Spring rolls (Chun Juan) derive their name from the traditional festival for which they are traditionally prepared: the Spring Festival (Chunjie), also known as Chinese New Year.
Preparation time: over 30 minutes
Ingredients for 20/25 spring rolls
Ingredients
Shan'shi ingredients
- 2 tsp. Shan'Shi sesame oil
- 3 tbsp Shan'Shi soy sauce
- 2 tbsp. Shan’ Shi wok oil
- 1 liter Shan’ Shi peanut oil
- 1 bottle Shan’ Shi chili sauce sub
- 1 jar Shan’ Shi Sambal Olek
- 1 1 packet (100 g) Shan’ Shi glass noodles
- 1/2 jar Shan’ Shi bamboo shoots
- 1/2 jar Shan’ Shi bamboo shoots
Additional ingredients
- 1 tsp salt
- 2 tbsp sugar
- 1 tbsp. garlic (chopped)
- 30 g spring onions (chopped)
- 30 g shiitake-mushrooms (sliced)
- 300 g carrots (cut into sticks)
- 500 g white cabbage (cut into sticks)
- 25 spring roll sheets (you can easily find them frozen in any Asian grocery store)
- 2 tbsp flour
- 4 tbsp water
The crispy, golden rolls are said to symbolize gold ingots and bring prosperity in the coming year. What’s more, spring rolls are one of the most popular Chinese dishes worldwide, loved by adults and children alike: the perfect finger food idea when entertaining family and friends.
Preparation
Heat the wok oil in a medium-sized wok, add the garlic and fry for a few seconds. Add all the vegetables, continue stirring for a few minutes, then add the glass noodles (which you have previously soaked in water and drained), also add sesame oil, soy sauce, salt and sugar. Stir for a few more minutes until all the ingredients are well combined. Set aside and leave to cool. The filling must be cold when we make the spring rolls.
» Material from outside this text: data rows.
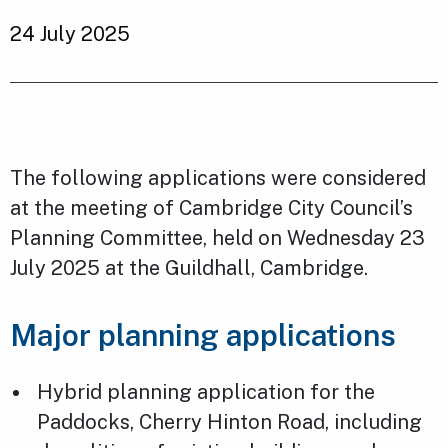
24 July 2025
The following applications were considered
at the meeting of Cambridge City Council’s
Planning Committee, held on Wednesday 23
July 2025 at the Guildhall, Cambridge.
Major planning applications
Hybrid planning application for the
Paddocks, Cherry Hinton Road, including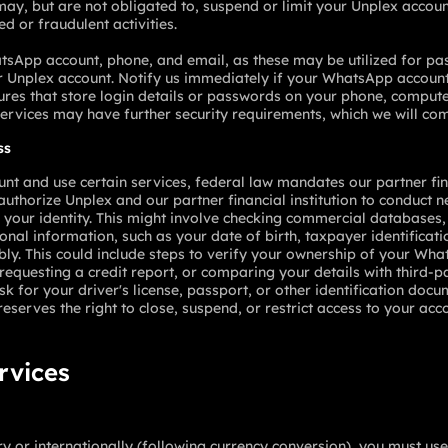
ay, but are not obligated to, suspend or limit your Unplex account
ed or fraudulent activities.
tsApp account, phone, and email, as these may be utilized for pa
Unplex account. Notify us immediately if your WhatsApp account,
res that store login details or passwords on your phone, computer
services may have further security requirements, which we will co
ss
 and use certain services, federal law mandates our partner finan
uthorize Unplex and our partner financial institution to conduct n
m your identity. This might involve checking commercial databases, 
nal information, such as your date of birth, taxpayer identificat
ably. This could include steps to verify your ownership of your W
 requesting a credit report, or comparing your details with third-
for your driver's license, passport, or other identification docu
reserves the right to close, suspend, or restrict access to your acc
ervices
ry or internationally (following currency conversion), you must u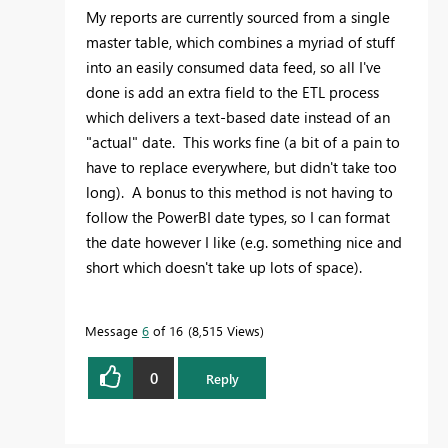
My reports are currently sourced from a single
master table, which combines a myriad of stuff
into an easily consumed data feed, so all I've
done is add an extra field to the ETL process
which delivers a text-based date instead of an
"actual" date. This works fine (a bit of a pain to
have to replace everywhere, but didn't take too
long). A bonus to this method is not having to
follow the PowerBI date types, so I can format
the date however I like (e.g. something nice and
short which doesn't take up lots of space).
Message
6
of 16
8,515 Views
0
Reply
Mix flour and water in a cup, this is needed to fix the dough sheets. Now we are ready to roll! Take a spring roll sheet and place it on the table with one corner in front of you, place about 1 teaspoon of your vegetable filling on top and fold the sheet up twice. Then fold in the sides and roll it almost to the top and stick the end down with a little flour and water. Do this with all the other spring rolls.
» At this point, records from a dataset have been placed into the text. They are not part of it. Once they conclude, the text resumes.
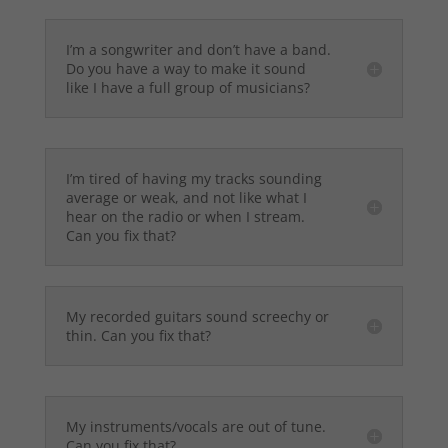
I’m a songwriter and don’t have a band.
Do you have a way to make it sound
like I have a full group of musicians?
I’m tired of having my tracks sounding
average or weak, and not like what I
hear on the radio or when I stream.
Can you fix that?
My recorded guitars sound screechy or
thin. Can you fix that?
My instruments/vocals are out of tune.
Can you fix that?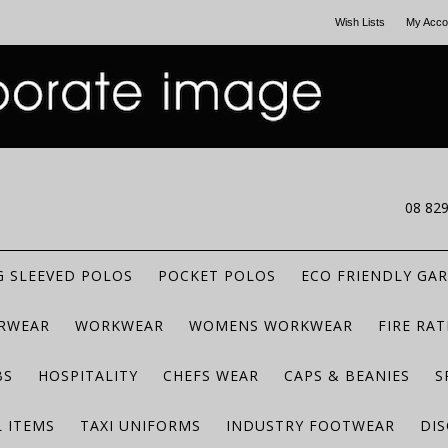
Wish Lists
My Acco
CALL US
08 82
 SLEEVED POLOS
POCKET POLOS
ECO FRIENDLY GA
RWEAR
WORKWEAR
WOMENS WORKWEAR
FIRE RA
BS
HOSPITALITY
CHEFS WEAR
CAPS & BEANIES
S
 ITEMS
TAXI UNIFORMS
INDUSTRY FOOTWEAR
DIS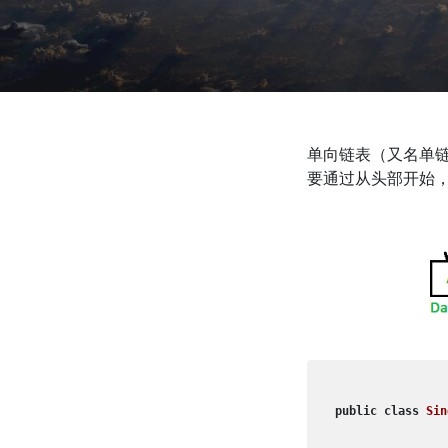
单向链表（又名单
要通过从头部开始
public
class
Sin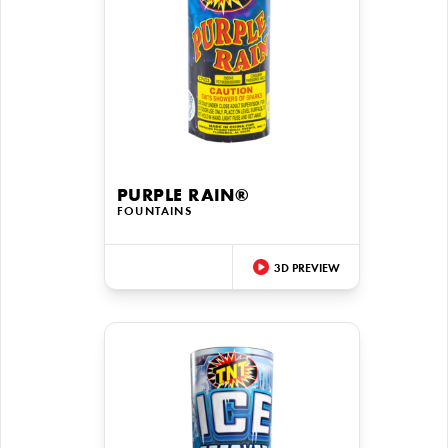
PURPLE RAIN®
FOUNTAINS
3D PREVIEW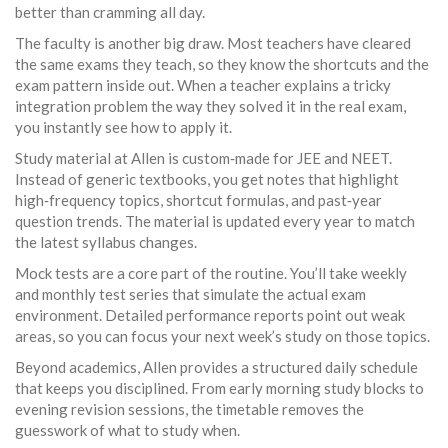
better than cramming all day.
The faculty is another big draw. Most teachers have cleared
the same exams they teach, so they know the shortcuts and the
exam pattern inside out. When a teacher explains a tricky
integration problem the way they solved it in the real exam,
you instantly see how to apply it.
Study material at Allen is custom‑made for JEE and NEET.
Instead of generic textbooks, you get notes that highlight
high‑frequency topics, shortcut formulas, and past‑year
question trends. The material is updated every year to match
the latest syllabus changes.
Mock tests are a core part of the routine. You’ll take weekly
and monthly test series that simulate the actual exam
environment. Detailed performance reports point out weak
areas, so you can focus your next week’s study on those topics.
Beyond academics, Allen provides a structured daily schedule
that keeps you disciplined. From early morning study blocks to
evening revision sessions, the timetable removes the
guesswork of what to study when.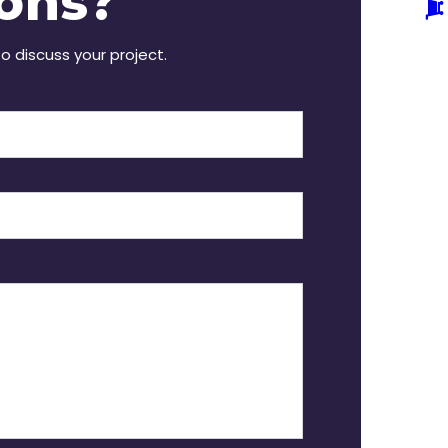
ons?
to discuss your project.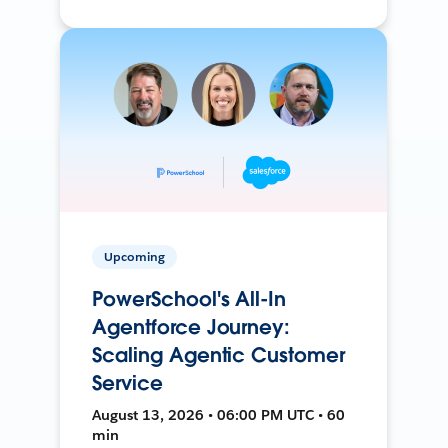
Upcoming
PowerSchool's All-In
Agentforce Journey:
Scaling Agentic Customer
Service
August 13, 2026 • 06:00 PM UTC • 60
min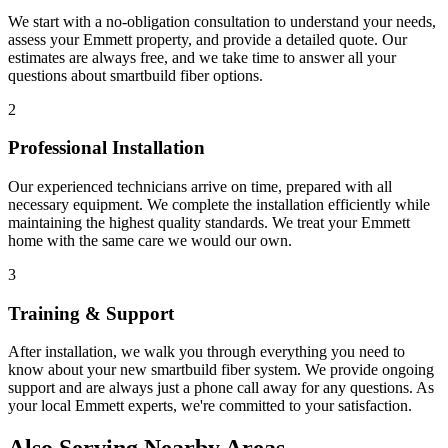
We start with a no-obligation consultation to understand your needs,
assess your
Emmett
property, and provide a detailed quote. Our
estimates are always free, and we take time to answer all your
questions about
smartbuild fiber
options.
2
Professional Installation
Our experienced technicians arrive on time, prepared with all
necessary equipment. We complete the installation efficiently while
maintaining the highest quality standards. We treat your
Emmett
home with the same care we would our own.
3
Training & Support
After installation, we walk you through everything you need to
know about your new
smartbuild fiber
system. We provide ongoing
support and are always just a phone call away for any questions. As
your local
Emmett
experts, we're committed to your satisfaction.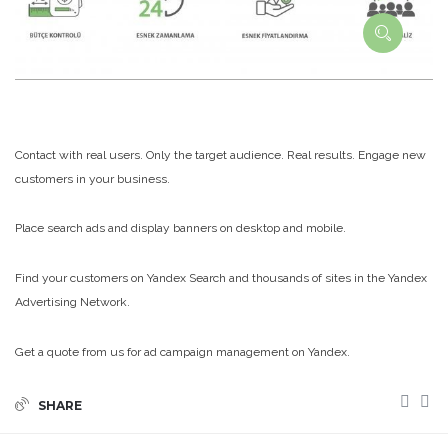
Contact with real users. Only the target audience. Real results. Engage new
customers in your business.
Place search ads and display banners on desktop and mobile.
Find your customers on Yandex Search and thousands of sites in the Yandex
Advertising Network.
Get a quote from us for ad campaign management on Yandex.
SHARE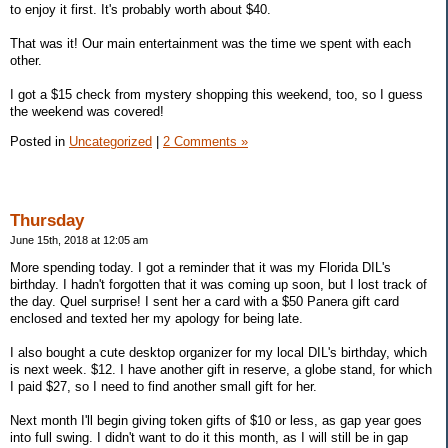
to enjoy it first. It's probably worth about $40.
That was it! Our main entertainment was the time we spent with each
other.
I got a $15 check from mystery shopping this weekend, too, so I guess
the weekend was covered!
Posted in
Uncategorized
|
2 Comments »
Thursday
June 15th, 2018 at 12:05 am
More spending today. I got a reminder that it was my Florida DIL's
birthday. I hadn't forgotten that it was coming up soon, but I lost track of
the day. Quel surprise! I sent her a card with a $50 Panera gift card
enclosed and texted her my apology for being late.
I also bought a cute desktop organizer for my local DIL's birthday, which
is next week. $12. I have another gift in reserve, a globe stand, for which
I paid $27, so I need to find another small gift for her.
Next month I'll begin giving token gifts of $10 or less, as gap year goes
into full swing. I didn't want to do it this month, as I will still be in gap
You can fry your spring rolls in a deep fryer or in a large wok or even in a pan. Pour in 1 liter of peanut oil and heat until ready to fry (you can check if it’s ready by adding some flour to the oil). Fry 4-5 spring rolls at a time until golden brown. When they are ready, place them on kitchen paper to soak up excess oil. Serve hot, accompanied by a hot and sour dipping sauce.
Tip:
You can easily prepare the sauce in advance by mixing a bottle of chili sauce sweet with a teaspoon of sambal olek for an extra spicy kick.